De son côté Nadège Lahmar, chercheuse sur le Maghreb à l’Institut du Caire pour les études des droits de l’homme (CIHRS) a estimé que « la dissolution du RAJ serait un nouveau recul pour la liberté d’association en Algérie« . Pour l’universitaire, « en prenant pour cible une organisation de la jeunesse favorable au Hirak, les autorités cherchent à faire taire des voix indépendantes et pacifiques« .

Le verdict dans le procès opposant le ministère de l’Intérieur au RAJ est attendu pour le 13 octobre courant. L’audience du procès a eu lieu le 29 septembre dernier au niveau du tribunal administratif d’Alger à Bir Mourad Rais. Ce procès a été programmé suite à la requête de dissolution déposée en mai dernier par le ministère de l’Intérieur et des Collectivités locales contre l’association.

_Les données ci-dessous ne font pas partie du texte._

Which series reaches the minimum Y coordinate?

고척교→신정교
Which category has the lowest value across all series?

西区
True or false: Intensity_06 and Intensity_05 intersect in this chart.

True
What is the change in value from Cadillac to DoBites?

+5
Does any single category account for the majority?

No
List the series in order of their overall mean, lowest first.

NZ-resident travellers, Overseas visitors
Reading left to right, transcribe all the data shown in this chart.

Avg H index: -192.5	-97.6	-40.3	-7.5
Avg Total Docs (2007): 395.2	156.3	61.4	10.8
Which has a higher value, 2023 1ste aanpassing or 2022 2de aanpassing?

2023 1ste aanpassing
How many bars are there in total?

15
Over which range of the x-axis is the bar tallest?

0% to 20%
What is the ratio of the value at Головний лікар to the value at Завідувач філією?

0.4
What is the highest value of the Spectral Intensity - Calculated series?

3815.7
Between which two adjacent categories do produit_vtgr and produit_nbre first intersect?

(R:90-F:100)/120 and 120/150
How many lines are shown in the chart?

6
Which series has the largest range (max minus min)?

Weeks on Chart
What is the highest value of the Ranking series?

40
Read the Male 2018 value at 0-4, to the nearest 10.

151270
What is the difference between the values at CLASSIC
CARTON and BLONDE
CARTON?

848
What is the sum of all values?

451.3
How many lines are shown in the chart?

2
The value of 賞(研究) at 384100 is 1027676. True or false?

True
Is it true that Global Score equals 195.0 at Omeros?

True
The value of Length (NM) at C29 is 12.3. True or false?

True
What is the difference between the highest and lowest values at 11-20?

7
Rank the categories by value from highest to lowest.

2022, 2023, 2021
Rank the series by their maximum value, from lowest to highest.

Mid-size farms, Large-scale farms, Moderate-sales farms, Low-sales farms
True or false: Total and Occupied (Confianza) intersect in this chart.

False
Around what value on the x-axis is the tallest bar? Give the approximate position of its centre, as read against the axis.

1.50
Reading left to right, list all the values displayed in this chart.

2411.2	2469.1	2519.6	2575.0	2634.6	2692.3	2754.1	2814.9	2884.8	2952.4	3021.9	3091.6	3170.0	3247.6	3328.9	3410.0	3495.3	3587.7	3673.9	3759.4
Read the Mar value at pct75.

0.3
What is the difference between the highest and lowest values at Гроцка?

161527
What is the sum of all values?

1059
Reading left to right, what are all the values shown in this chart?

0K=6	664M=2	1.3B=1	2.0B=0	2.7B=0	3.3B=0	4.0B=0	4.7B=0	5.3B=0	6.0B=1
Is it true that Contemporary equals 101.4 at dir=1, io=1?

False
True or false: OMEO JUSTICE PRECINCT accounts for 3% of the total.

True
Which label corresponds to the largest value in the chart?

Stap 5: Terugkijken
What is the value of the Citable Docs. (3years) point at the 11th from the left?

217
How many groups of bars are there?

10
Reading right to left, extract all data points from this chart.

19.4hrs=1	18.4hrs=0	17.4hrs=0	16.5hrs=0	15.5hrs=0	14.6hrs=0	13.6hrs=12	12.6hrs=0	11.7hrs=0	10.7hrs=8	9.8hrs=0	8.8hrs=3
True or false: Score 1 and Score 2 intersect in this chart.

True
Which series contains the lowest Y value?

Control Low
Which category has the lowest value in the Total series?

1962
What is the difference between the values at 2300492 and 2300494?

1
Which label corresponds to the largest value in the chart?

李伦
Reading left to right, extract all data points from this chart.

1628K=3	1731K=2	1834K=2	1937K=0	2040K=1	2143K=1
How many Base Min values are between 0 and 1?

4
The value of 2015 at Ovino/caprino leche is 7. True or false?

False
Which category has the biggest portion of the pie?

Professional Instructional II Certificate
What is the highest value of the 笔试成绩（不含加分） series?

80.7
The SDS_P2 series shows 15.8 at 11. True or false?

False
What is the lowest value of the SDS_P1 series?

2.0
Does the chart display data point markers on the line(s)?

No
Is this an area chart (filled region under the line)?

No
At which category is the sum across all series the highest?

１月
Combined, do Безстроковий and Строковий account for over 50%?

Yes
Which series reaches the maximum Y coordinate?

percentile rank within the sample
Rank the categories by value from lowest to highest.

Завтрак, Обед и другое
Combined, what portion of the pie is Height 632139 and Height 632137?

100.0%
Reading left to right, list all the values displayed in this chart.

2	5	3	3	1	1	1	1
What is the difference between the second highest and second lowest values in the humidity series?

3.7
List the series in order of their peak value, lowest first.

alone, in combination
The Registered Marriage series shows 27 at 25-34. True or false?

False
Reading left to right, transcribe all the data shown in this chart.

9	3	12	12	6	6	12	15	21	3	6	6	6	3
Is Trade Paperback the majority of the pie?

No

D’après un communiqué du RAJ, le ministère a déposé cette requête sous prétexte que « les activités de l’association sont en violation de la loi 12/06 régissant les associations et en contradiction avec les objectifs énumérés dans les statuts de l’association”. Cependant, le RAJ affirme que cette requête est basée “essentiellement sur les activités publiques de l’association durant le Hirak”.

Le RAJ avait déclaré également que cette requête intervient “après l’interdiction de ses activités, notamment celles organisées en dehors du siège national, sans oublier l’acharnement judiciaire à l’encontre de ses membres durant les premiers mois du Hirak où onze parmi eux ont été poursuivis en justice pour leurs opinions dont neuf ont été incarcérés et/ou mis sous contrôle judiciaire”.